The only real paralellization is if you have multiple independent strings to process. Splitting into chunks will waste a lot of work for every miss and there's always much more misses than hits.

With Python, short code can be faster since it puts the load into the faster internals of the VM (And there is the whole cache and other such things)

def ispalin(x):
   return all(x[a]==x[-a-1] for a in xrange(len(x)>>1))

You can use a hashtable to put the character and have a counter variable whose value increases everytime you find an element not in table/map. If u check and find element thats already in table decrease the count.

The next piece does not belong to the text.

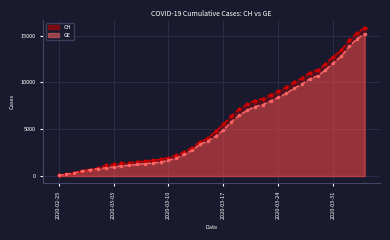

Between 2020-03-28 and 2020-03-19, which is larger?

2020-03-28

For odd lettered string the counter should be back to 1 and for even it should hit 0.I hope this approach is right.

See below the snippet.
s->refers to string
eg: String s="abbcaddc";
Hashtable<Character,Integer> textMap= new Hashtable<Character,Integer>();
        char charA[]= s.toCharArray();
        for(int i=0;i<charA.length;i++)
        {

            if(!textMap.containsKey(charA[i]))
            {   
                textMap.put(charA[i], ++count);

            }
            else
                {
                textMap.put(charA[i],--count);


        }
        if(length%2 !=0)
        {
            if(count == 1)
            System.out.println("(odd case:PALINDROME)");
            else
                System.out.println("(odd case:not palindrome)");
        }
        else if(length%2==0)    
        {
            if(count ==0)
                System.out.println("(even case:palindrome)");
            else
                System.out.println("(even case :not palindrome)");
        }
public class Palindrome{
    private static boolean isPalindrome(String s){
        if(s == null)
            return false;   //unitialized String ? return false
        if(s.isEmpty())     //Empty Strings is a Palindrome 
            return true;
        //we want check characters on opposite sides of the string 
        //and stop in the middle <divide and conquer>
        int left = 0;  //left-most char    
        int right = s.length() - 1; //right-most char

        while(left < right){  //this elegantly handles odd characters string 
            if(s.charAt(left) != s.charAt(right)) //left char must equal 
                return false; //right else its not a palindrome
            left++; //converge left to right 
            right--;//converge right to left 
        }
        return true; // return true if the while doesn't exit 
    }
}

though we are doing n/2 calculations its still O(n) this can done also using threads, but calculations get messy, best to avoid it. this doesn't test for special characters and is case sensitive. I have code that does it, but this code can be modified to handle that easily.